▶ **Texto proporcionado**

════════════════════

Se da una situación similar a la que Macri vivió en los primeros tiempos de su gestión porteña y que pudo corregir. Pero el escenario nacional es mucho más delicado.
Faltaban días para el balotaje, pero la victoria parecía asegurada. El entonces jefe de Gobierno y candidato presidencial, Mauricio Macri, recibía en una amplia sala del edificio de la sede del Gobierno porteño, en Parque Patricios, a un grupo de periodistas. La charla iba y venía sobre la elección en sí y sobre un eventual arranque de gestión. Entonces, se le preguntó al líder de Cambiemos acerca de una característica que había marcado el comienzo de su administración porteña: el “prueba y error”.
Macri abrió los ojos como si viera allí la oportunidad para pasar un aviso y comenzó una explicación, algo exagerada, de la virtud de los gobernantes que saben volver sobre sus pasos.

════════════════════

▶ **Datos**

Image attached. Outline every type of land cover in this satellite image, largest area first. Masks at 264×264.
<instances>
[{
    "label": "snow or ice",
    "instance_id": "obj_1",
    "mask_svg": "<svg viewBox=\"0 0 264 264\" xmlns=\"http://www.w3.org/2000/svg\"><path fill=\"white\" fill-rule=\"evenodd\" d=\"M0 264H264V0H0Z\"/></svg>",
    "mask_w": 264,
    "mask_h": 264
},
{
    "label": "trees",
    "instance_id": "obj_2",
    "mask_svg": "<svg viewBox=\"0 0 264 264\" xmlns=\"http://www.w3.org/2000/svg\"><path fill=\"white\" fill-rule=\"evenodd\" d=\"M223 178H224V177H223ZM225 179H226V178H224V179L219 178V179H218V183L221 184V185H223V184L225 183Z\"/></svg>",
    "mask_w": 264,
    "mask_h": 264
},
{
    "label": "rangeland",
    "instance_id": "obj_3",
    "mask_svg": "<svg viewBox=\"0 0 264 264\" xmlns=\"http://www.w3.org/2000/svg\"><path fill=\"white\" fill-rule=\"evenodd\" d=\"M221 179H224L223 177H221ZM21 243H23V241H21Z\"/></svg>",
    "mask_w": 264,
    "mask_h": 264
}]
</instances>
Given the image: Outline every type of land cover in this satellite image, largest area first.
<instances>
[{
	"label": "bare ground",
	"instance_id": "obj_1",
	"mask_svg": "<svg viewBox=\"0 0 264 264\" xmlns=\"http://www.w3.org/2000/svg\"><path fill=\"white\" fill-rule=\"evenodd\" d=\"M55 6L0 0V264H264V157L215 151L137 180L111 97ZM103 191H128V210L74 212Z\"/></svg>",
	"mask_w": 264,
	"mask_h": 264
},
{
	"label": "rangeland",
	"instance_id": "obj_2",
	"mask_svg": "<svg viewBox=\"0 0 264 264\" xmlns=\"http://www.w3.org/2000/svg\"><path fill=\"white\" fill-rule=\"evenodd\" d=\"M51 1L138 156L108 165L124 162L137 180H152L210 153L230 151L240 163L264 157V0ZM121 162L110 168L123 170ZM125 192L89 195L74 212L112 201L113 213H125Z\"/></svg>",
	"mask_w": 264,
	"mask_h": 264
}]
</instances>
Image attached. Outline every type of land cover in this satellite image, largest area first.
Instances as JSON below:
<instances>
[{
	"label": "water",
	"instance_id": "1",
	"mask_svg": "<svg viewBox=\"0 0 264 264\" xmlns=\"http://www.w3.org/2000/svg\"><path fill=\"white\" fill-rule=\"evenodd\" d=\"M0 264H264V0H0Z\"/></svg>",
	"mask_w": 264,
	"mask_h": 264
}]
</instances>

════════════════════

▶ **Serie de ejercicios**
1 - Repite tal cual el fragmento del texto que empieza en "Se da una situación" y termina en "mucho más delicado.".
2 - Enumera todos los cargos o papeles que el texto atribuye a Mauricio Macri.
3 - Según el texto, ¿dónde recibía Macri al grupo de periodistas?

▶ **Respuestas en orden**
1 -
Se da una situación similar a la que Macri vivió en los primeros tiempos de su gestión porteña y que pudo corregir. Pero el escenario nacional es mucho más delicado.

2 - Jefe de Gobierno, candidato presidencial y líder de Cambiemos.

3 - En una amplia sala del edificio de la sede del Gobierno porteño, en Parque Patricios.